Pernyataan dari kedua belah pihak saat ta’aruf, untuk bersedia memiliki sifat kelenturan dalam adaptasi, dan bersedia untuk memiliki titik temu dalam standar kehidupan, menjadi modal penting untuk menjalani kehidupan berumah tangga. Jika kedua belah pihak sudah merasa cocok, merasa mendapatkan titik temu dari berbagai macam hal, maka bisa dilanjutkan ke langkah berikutnya menuju jenjang pernikahan. Namun jika masih ragu, tidak ada kenyamanan, tidak menemukan kepastian, maka belum cukup alasan untuk meneruskan ke jenjang pernikahan. Menikah baru bisa dilakukan dalam situasi kedua belah pihak merasa mantap dan yakin.

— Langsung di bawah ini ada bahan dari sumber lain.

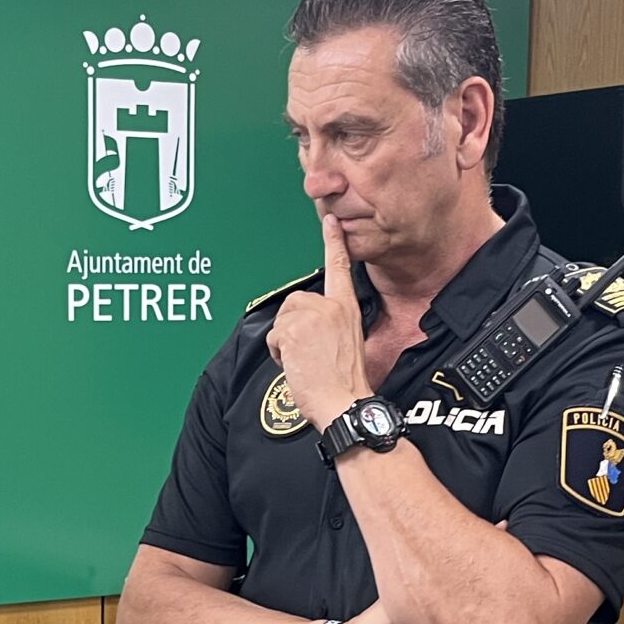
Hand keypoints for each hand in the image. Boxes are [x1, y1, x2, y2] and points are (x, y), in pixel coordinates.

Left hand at [265, 213, 367, 431]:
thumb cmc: (347, 384)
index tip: (330, 221)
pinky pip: (273, 337)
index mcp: (347, 308)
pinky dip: (278, 353)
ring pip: (282, 320)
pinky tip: (296, 365)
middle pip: (294, 302)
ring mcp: (312, 317)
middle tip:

Mumpung masih ta’aruf dan belum melaksanakan akad nikah, maka masih ada opsi untuk lanjut ke jenjang pernikahan atau mengakhiri proses ta’aruf dan tidak meneruskan ke jenjang pernikahan. Namun jika sudah mantap dan yakin, bismillah, lanjutkan segera ke jenjang pernikahan. Dengan niat ikhlas, motivasi yang tulus untuk ibadah, serta visi surga, insyaallah keluarga yang dibangun akan harmonis dan bahagia, walau memiliki perbedaan sangat ekstrem dari latar belakang sosial ekonomi mereka.